I clearly remember something a técnico said yesterday in the middle of giving a training session on small agribusiness management. He was talking about how it isn’t good to blindly follow the directions of other people; how it’s important to try things out and see them for yourself. He then gave the example: “If I hear a preacher say something, for example, in church, I don’t just going to take his word for it without thinking at all myself! I go home and consult my own bible, and see if he got it right!” Cue hand-over-eyes-forehead-slap. Incline head forward and shake slowly, if desired. Talk about stifling cultural paradigms.

Another incident that comes easily to mind was the cold, windy night in January 2006 when we started loading up the 2005 coffee harvest to send out in trucks the next day for Siguatepeque. It took three times as long as anybody thought, and at 11 pm I finally started pitching in just so the poor workers, who were all threatening to go home, could get the job done. At about 2 am we gave up and I half-slept curled up in the middle of a nest we’d made of full coffee bags on Doña Ada’s front porch with cold air leaking in all night (somebody had to be there so they wouldn’t get stolen).

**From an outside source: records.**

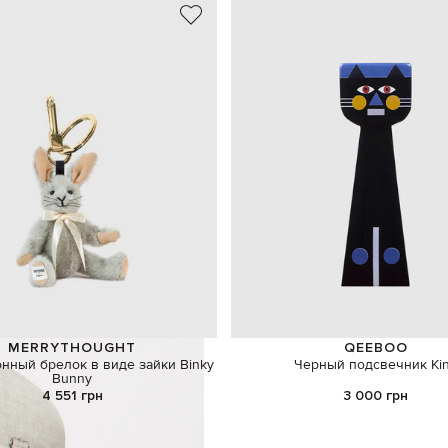
MERRYTHOUGHT
QEEBOO
нный брелок в виде зайки Binky
Черный подсвечник Ki
Bunny
4 551 грн
3 000 грн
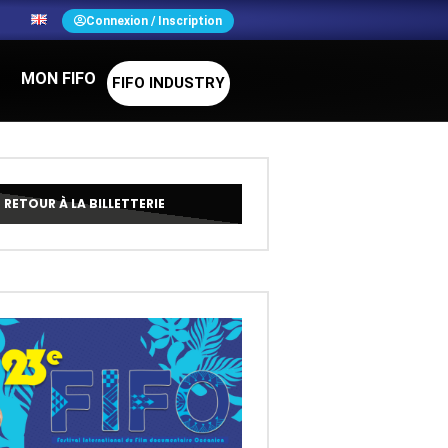
N
Connexion / Inscription
MON FIFO
FIFO INDUSTRY
RETOUR À LA BILLETTERIE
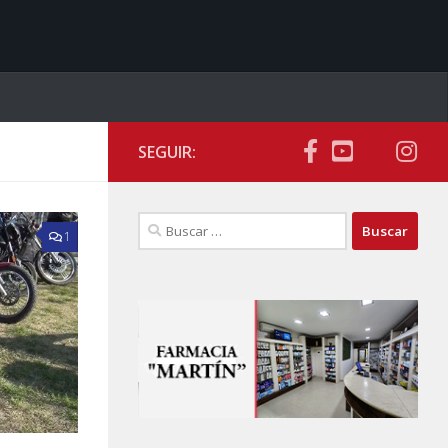
SEGUIR:
Buscar:
1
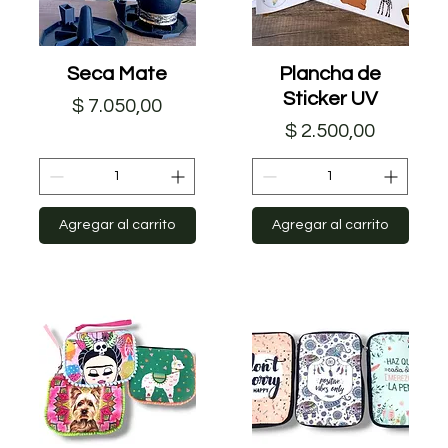
Seca Mate
Vista rápida
Plancha de
Vista rápida
Sticker UV
Precio
$ 7.050,00
Precio
$ 2.500,00
Agregar al carrito
Agregar al carrito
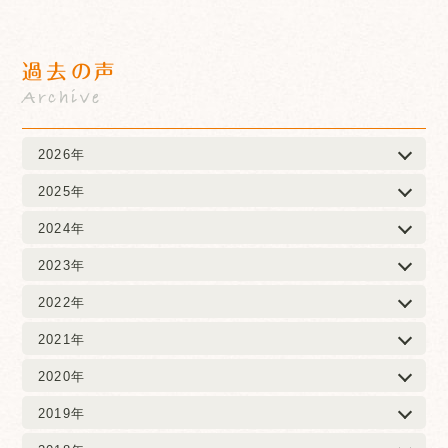
過去の声
Archive
2026年
2025年
2024年
2023年
2022年
2021年
2020年
2019年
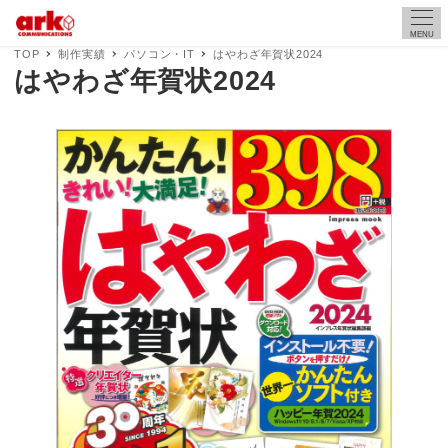
MENU
TOP
制作実績
パソコン・IT
はやわざ年賀状2024
はやわざ年賀状2024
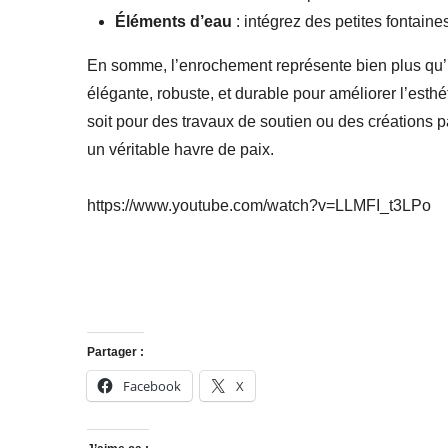
Éléments d’eau
: intégrez des petites fontain
En somme, l’enrochement représente bien plus qu’u
élégante, robuste, et durable pour améliorer l’esthé
soit pour des travaux de soutien ou des créations 
un véritable havre de paix.
https://www.youtube.com/watch?v=LLMFI_t3LPo
Partager :
Facebook
X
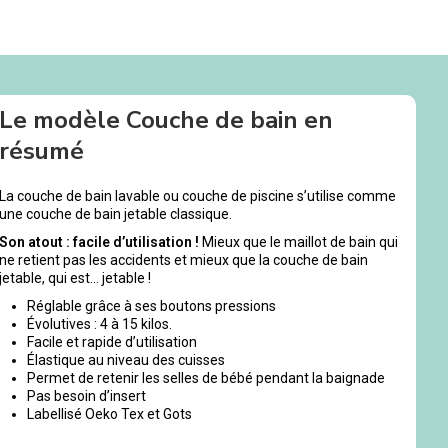
Le modèle Couche de bain en
résumé
La couche de bain lavable ou couche de piscine s’utilise comme
une couche de bain jetable classique.
Son atout : facile d’utilisation !
Mieux que le maillot de bain qui
ne retient pas les accidents et mieux que la couche de bain
jetable, qui est… jetable !
Réglable grâce à ses boutons pressions
Évolutives : 4 à 15 kilos.
Facile et rapide d’utilisation
Élastique au niveau des cuisses
Permet de retenir les selles de bébé pendant la baignade
Pas besoin d’insert
Labellisé Oeko Tex et Gots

I remember lonely nights spent in the middle of the city of Choluteca, and nights spent alone but happy in my house, well-accompanied by a candle and a book or a pen. I also remember the night I spent during my first October here when a thunderstorm rolled in around 7 pm and raged until after ten, the lightning strikes hitting so close that I’d count less than half a second between the blinding flash and the earsplitting crack. I sat out on my front porch for awhile as that storm started, and actually had to go cower inside because it got so violent I was too scared to stay out any more. Half a bottle of rum saw me through safely.

I could go on like this with recycled material all day, but you get the general idea. Right now I mostly feel impatient to finish going through all the motions that need to be gone through, and anxious to see my family again (and Washington!). Stand by ‘til October 19. :)

5 Comments:

At 8:16 AM, Anonymous Anonymous said...

Gabe, enjoy all your last moments in Despoblado.
Mom

 
At 8:53 AM, Blogger Suzanne said...

It sounds like you're doing the exact same nostalgic rehashing that I did just before I left...keep doing it because it's a lot harder to recall those moments once you're thrown into life in the States again. I've been here two weeks now and I can almost forget that I ever lived in Honduras because there are so few emotional cues to remind me of my time there. But then I speak Spanish to some Salvadoran on the street and it all comes back...

 
At 1:31 PM, Blogger Unknown said...

Well, as far as I know they aren't putting anyone exactly in your location. There is a muni-d PCT in Santa Ana de Yusguare though.

 
At 9:31 AM, Blogger pineconeboy said...

C'mon, I think I'd know when they're sending somebody to my own site. :) I met her last week.

Hi photo jesus, who are you?

 
At 10:41 PM, Blogger Unknown said...

I'm the fervently concerned boyfriend of a PCT (PCV tomorrow actually). I shuffle though just about every active volunteer blog there is.